I have attached the file ux_user.h for reference,

 

 

And I have increased the memory pool size or the device, 

 

#define TX_APP_MEM_POOL_SIZE (1024*1024)

#define UX_DEVICE_APP_MEM_POOL_SIZE (500*1024)

#define USBPD_DEVICE_APP_MEM_POOL_SIZE (10000)

 

Also the stack size,

 

#define USBX_DEVICE_MEMORY_STACK_SIZE 100*1024

#define UX_DEVICE_APP_THREAD_STACK_SIZE 1024

 

And providing the buffer size as 32768 bytes to ux_device_class_cdc_acm_write function.
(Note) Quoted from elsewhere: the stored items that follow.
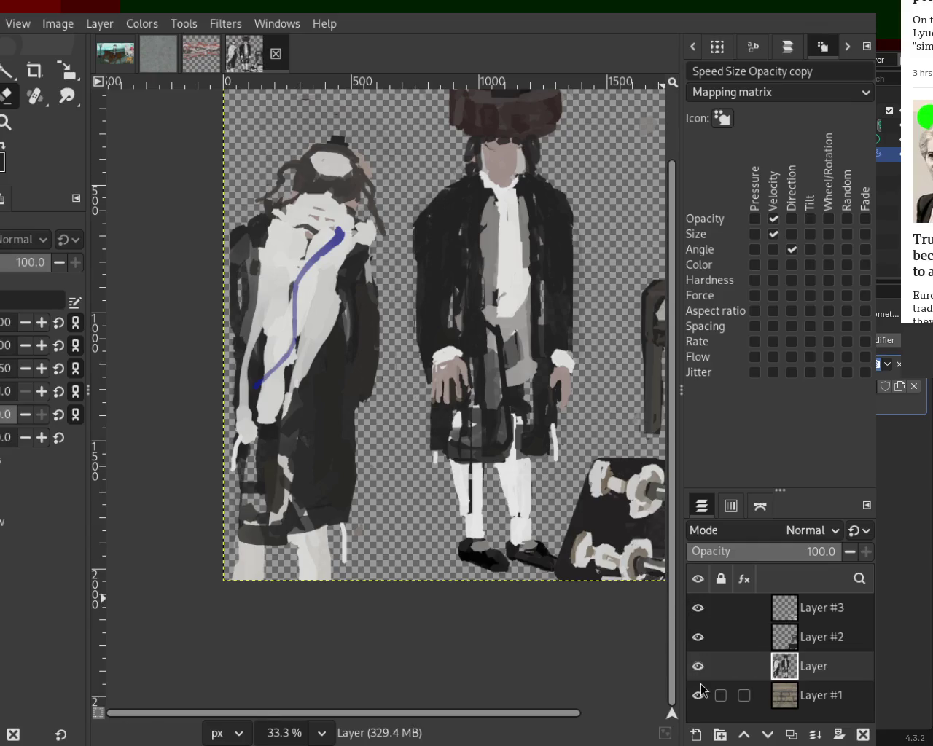
{"action": "left_click", "coordinate": [698, 696]}
{"action": "scroll", "coordinate": [303, 355], "scroll_direction": "down", "scroll_amount": 2, "text": "ctrl"}
{"action": "scroll", "coordinate": [353, 310], "scroll_direction": "down", "scroll_amount": 1, "text": "ctrl"}
{"action": "scroll", "coordinate": [478, 275], "scroll_direction": "up", "scroll_amount": 3, "text": "ctrl"}
{"action": "scroll", "coordinate": [437, 314], "scroll_direction": "down", "scroll_amount": 2, "text": "ctrl"}
{"action": "scroll", "coordinate": [390, 248], "scroll_direction": "up", "scroll_amount": 1, "text": "ctrl"}
{"action": "scroll", "coordinate": [379, 269], "scroll_direction": "down", "scroll_amount": 1, "text": "ctrl"}
{"action": "scroll", "coordinate": [382, 276], "scroll_direction": "up", "scroll_amount": 2, "text": "ctrl"}
{"action": "scroll", "coordinate": [437, 277], "scroll_direction": "down", "scroll_amount": 1, "text": "ctrl"}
I am sending 100 * 32768 bytes in a loop for checking the speed. and receiving at the PC side. 

Or do I need to use the non blocking function ux_device_class_cdc_acm_write_with_callback for getting maximum throughputAnyway I have tried that by disabling the macro UX_DEVICE_CLASS_CDC_ACM_TRANSMISSION_DISABLE and setting up the callback functions in USBD_CDC_ACM_Activate function.

 

 /* Start Bulk transmission thread */
 UX_SLAVE_CLASS_CDC_ACM_CALLBACK_PARAMETER CDC_VCP_Callback;
 CDC_VCP_Callback.ux_device_class_cdc_acm_parameter_read_callback = &USBD_CDC_ACM_read_callback;
 CDC_VCP_Callback.ux_device_class_cdc_acm_parameter_write_callback = &USBD_CDC_ACM_write_callback;
 if (ux_device_class_cdc_acm_ioctl(cdc_acm, UX_SLAVE_CLASS_CDC_ACM_IOCTL_TRANSMISSION_START,
 &CDC_VCP_Callback) != UX_SUCCESS)
 {
 Error_Handler();
 }

 

Unfortunately the code goes to hardfault handler somehow. I haven't dig into it much, since I am not sure if it solves the issue with speed. Is there any example project for this callback mode if it provides a better throughput.

Is there any configuration to change in this example code so that I could get at least 10MBPS over USB HS VCP class. Or is this a limitation of the USBx USB stack? Do I need to write a separate USB stack code other than USBx provided to get more speed. I think since USB HS supports up to 480mbps, so I should get at least half of it that is 240mbps(30MBPS). What should be factor here to limit this speed in this application.

Please let me know the suggestions.

Thanks

    This topic has been closed for replies.

    2 replies

    Kannan1Author
    Explorer
    January 31, 2024

    Update:

    Here is the OTG_HS_PCD_Init function, and dma is disabled, do I need to enable DMA for better speed?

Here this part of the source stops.